De acordo com o presidente do Sindicato das Empresas de Transportes de Cargas de São Paulo (Setcesp), Tayguara Helou, além dos caminhões parados, aqueles que continuam operando circulam com pouca carga, impedindo assim que a operação seja superavitária. "O desdobramento disso será a falta de capacidade do setor em investir em renovação de frota, infraestrutura, treinamento de pessoal e melhoria da qualidade".
Helou ressalta ainda que, para não retornar de uma entrega com o caminhão vazio, empresas com frota própria (que não utilizam transportadoras) aceitam "qualquer preço" para transportar mercadorias e, com isso, puxam para baixo o preço do frete.
"Transportar carga mal remunerada é um perigo constante, pois a empresa perde a capacidade de fazer a manutenção nos veículos e de operar com pessoal mais qualificado", afirma.
Sócio da Braspress -, empresa de transporte de cargas fundada há 40 anos por seu pai e hoje com 93 filiais por todo o Brasil e frota de 2.350 veículos próprios e 1,6 mil terceirizados -, Helou afirma "nunca ter visto crise tão forte no setor". Para Fernandes, da NTC&Logística, somente quando a indústria aumentar a produção e o comércio reagir, "a roda voltará a rodar".

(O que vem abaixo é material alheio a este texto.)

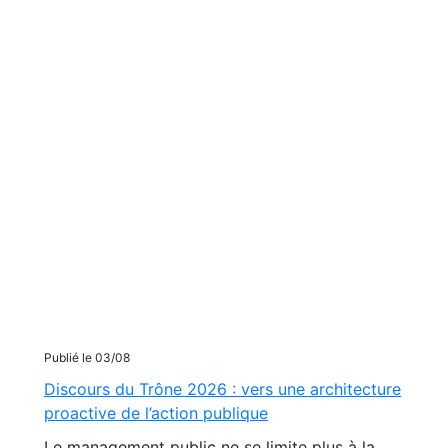
Publié le 03/08
Discours du Trône 2026 : vers une architecture
proactive de l’action publique
Le management public ne se limite plus à la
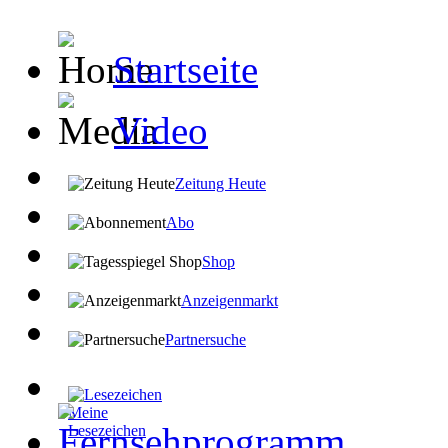
Startseite
Video
Zeitung Heute
Abo
Shop
Anzeigenmarkt
Partnersuche
Meine
Lesezeichen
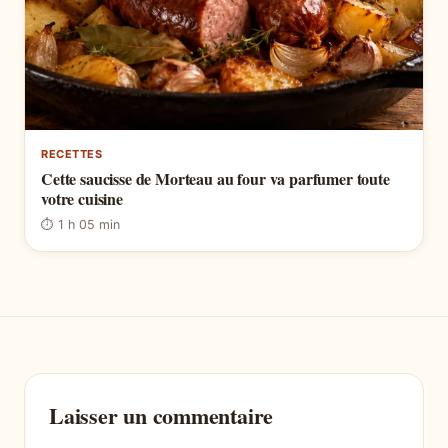
RECETTES
Cette saucisse de Morteau au four va parfumer toute
votre cuisine
⏱ 1 h 05 min
Laisser un commentaire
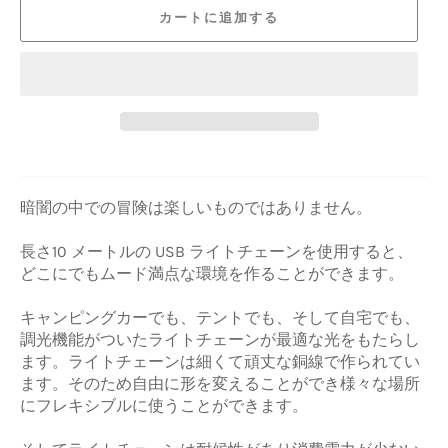
カートに追加する
暗闇の中での冒険は楽しいものではありません。
長さ10 メートルの USB ライトチェーンを使用すると、
どこにでもムード満点な環境を作ることができます。
キャンピングカーでも、テントでも、そして自宅でも、
調光機能がついたライトチェーンが最適な光をもたらし
ます。ライトチェーンは細くて頑丈な銅線で作られてい
ます。そのため自由に形を変えることができ様々な場所
にフレキシブルに使うことができます。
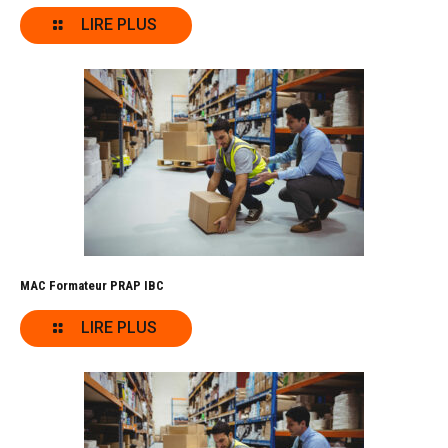
LIRE PLUS
MAC Formateur PRAP IBC
LIRE PLUS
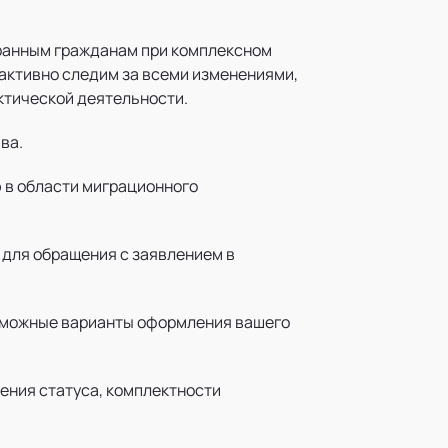
транным гражданам при комплексном
активно следим за всеми изменениями,
ктической деятельности.
ва.
 в области миграционного
, для обращения с заявлением в
озможные варианты оформления вашего
ения статуса, комплектности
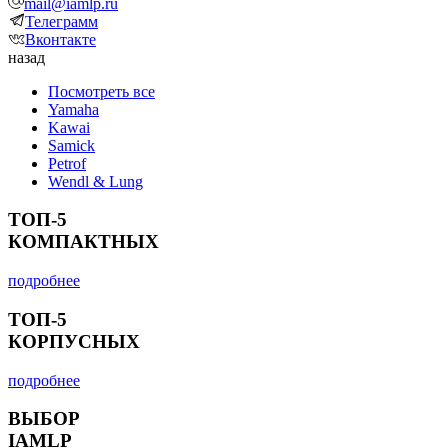
mail@iamlp.ru
Телеграмм
Вконтакте
назад
Посмотреть все
Yamaha
Kawai
Samick
Petrof
Wendl & Lung
ТОП-5
КОМПАКТНЫХ
подробнее
ТОП-5
КОРПУСНЫХ
подробнее
ВЫБОР
IAMLP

Para o sócio da consultoria PricewaterhouseCoopers, Marcelo Cioffi, mesmo que o mercado melhore ao longo dos próximos meses, "as transportadoras primeiro vão colocar os veículos que estão parados na rua, para depois renovar a frota".
A recuperação da produção, portanto, pode levar mais tempo já que transportadoras e empresas com frota própria detêm 65% da frota de caminhões que circulam pelo País. A Agência Nacional de Transportes Terrestres (ANTT) tem registrados 1,67 milhão de caminhões aptos a realizar fretes, segundo dados atualizados neste mês.
Roberto Cortes, presidente da fabricante de caminhões e ônibus MAN Latin América, cita o exemplo dos atacadistas que, segundo ele, tradicionalmente renovavam suas frotas a cada dois anos. "Ultimamente eles deixarem de ir às compras" por causa da redução da entrega de mercadorias em geral.
Na área de logística, a frota em uso normalmente tinha entre dois e três anos, mas agora a idade está na faixa dos seis anos o que, na opinião de Cortes, não é condizente com o negócio desse segmento. "Quando o nível de confiança melhorar e questão política se equalizar, esses clientes vão voltar, pois não é interessante para eles manter caminhões velhos", diz o executivo.